The good news is … you can!
The Magic Bullet That Will Anhillate Your Worries
How would you like a formula that will let you anhillate your worries whenever they threaten you?
This might seem to good to be true. It’s no new idea though. You can thank Willis H. Carrier, who came up with it over 100 years ago.
This magic bullet consists of 3 steps you must take whenever worry comes at you like a freight train. Do this and you’ll save your health and your sanity. You’ll be able to think clearly, solve problems, and move on from the whole incident feeling stronger, more resilient, and more courageous.
If you’re worried you might not be able to remember these three steps, let’s reduce it to 3 words.
As you’ll see, the order is critically important.
Step 1: What is the worst that can happen?
This whole process requires you to muster up as much courage as you can and face what lies before you. If you don’t have as much courage as you’d like, these tools will help you immensely.
Part of what makes us scared is not knowing what we face. Will that handsome stranger try to strangle you? Will that new car you just bought blow apart when you turn the key? Will you come home one day and find a note from your spouse informing you she’s leaving you?
If you’ll define what is bothering you, you shut out the rest of the world. You close the door to irrelevant could-be situations.
It’s vital when you do this to see the worst case scenario through – all the way to the end. Could you die? Get fired? Go to prison?
Or is it really not nearly that bad?
Your mental journey to the end will give you the answers. And if you have questions, and time is on your side, ask for help.
Step 2: Prepare to accept the worst if you have to.
Now you’ve been through all the possible scenarios.
This part will set you free.
Accept the worst. Expect it. Know that it could come. This will prepare you to brace for whatever happens.
And who knows? Maybe it won’t be as bad as you imagined after all.
With that in mind, let’s move to the next step.
Step 3: Calmly proceed to improve on the worst.
You’ll be calm now because you’ve taken the time to imagine everything that could happen. You’ve stepped back from the mess to see which path seems best. And you’ve made the courageous decision to follow that path.
Now you can set your sights on making things better.
With a clear mind, can you see anything that would have escaped you if you’d just given in to the crippling force of worry?
If it’s something you can do, why not give it a shot? What do you have to lose now?

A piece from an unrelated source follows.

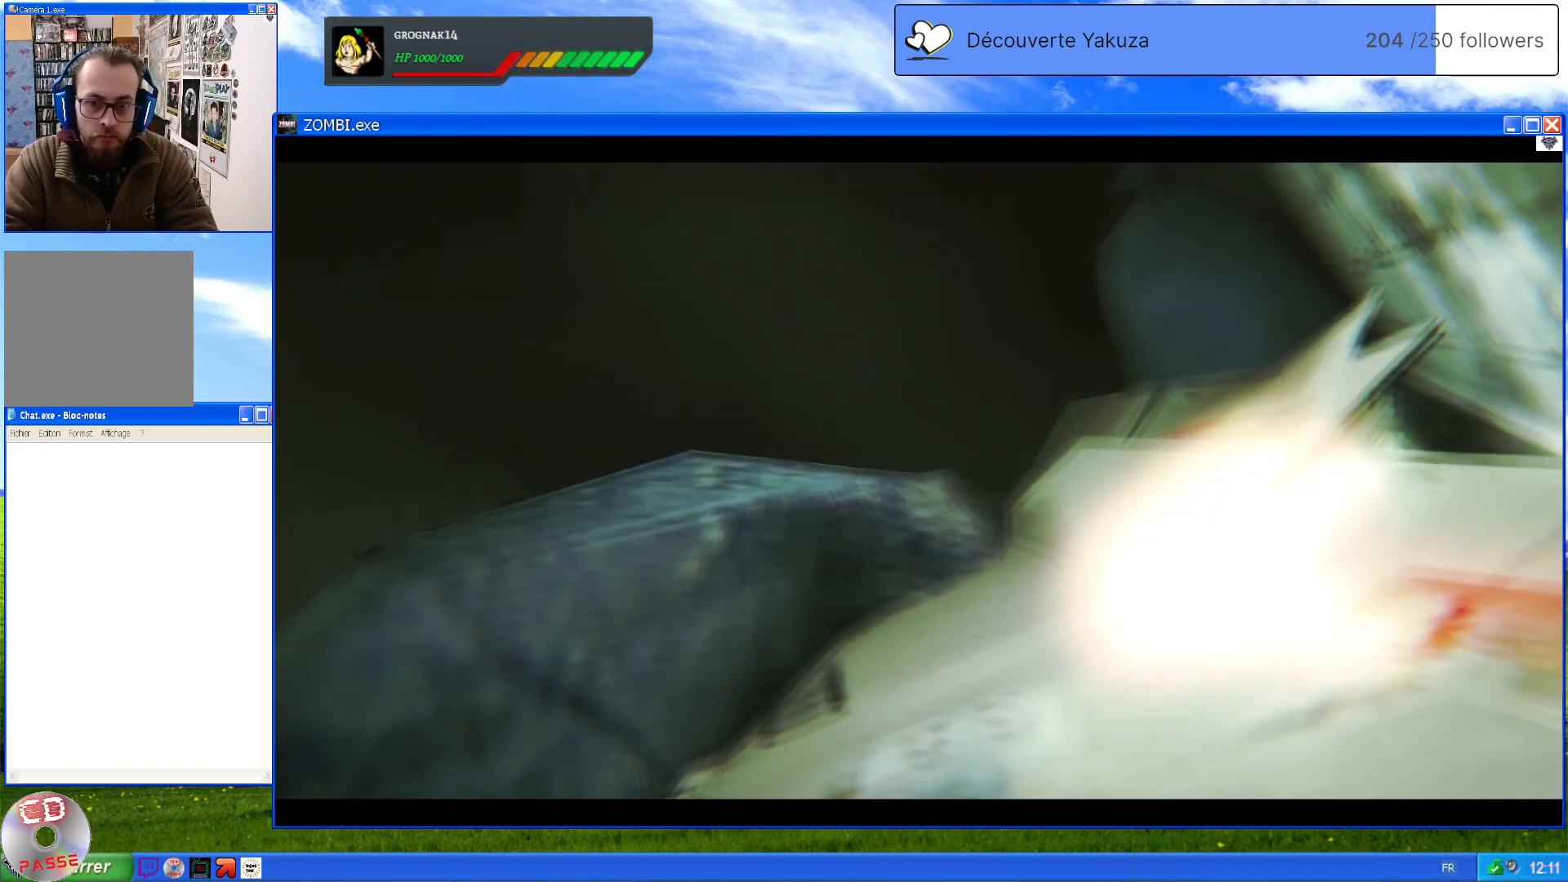
{"buttons": [], "left_stick": "center", "right_stick": "center", "events": [[120, "right_stick", "left"], [460, "right_stick", "center"]]}
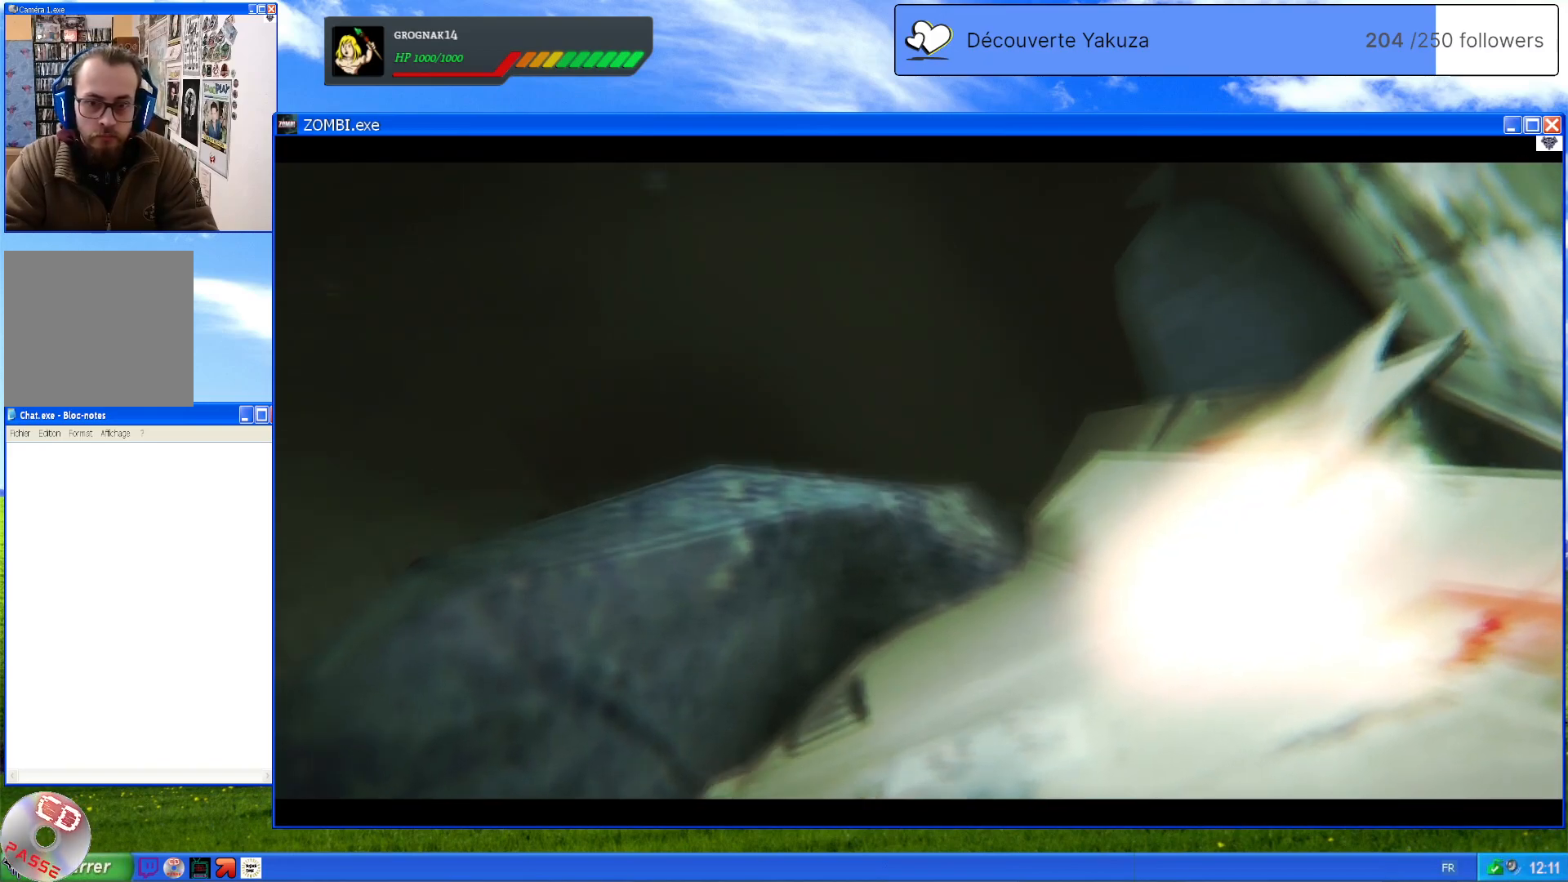
{"buttons": [], "left_stick": "center", "right_stick": "center", "events": []}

After all, things might not have to be as bad as they would if you left it to chance.
Use This Every Day
The next time a problem comes your way, pull out this magic formula. You’ll be freer to control what you can and make the best of what you can’t. You’ll solve problems and grow in confidence. And others will look to you for strength when their lives are spinning out of control.
Go ahead and try this. I’d love to hear how it works out for you!
What situations in your life cause you the most worry? How can you use this formula to anhillate the worries associated with those situations?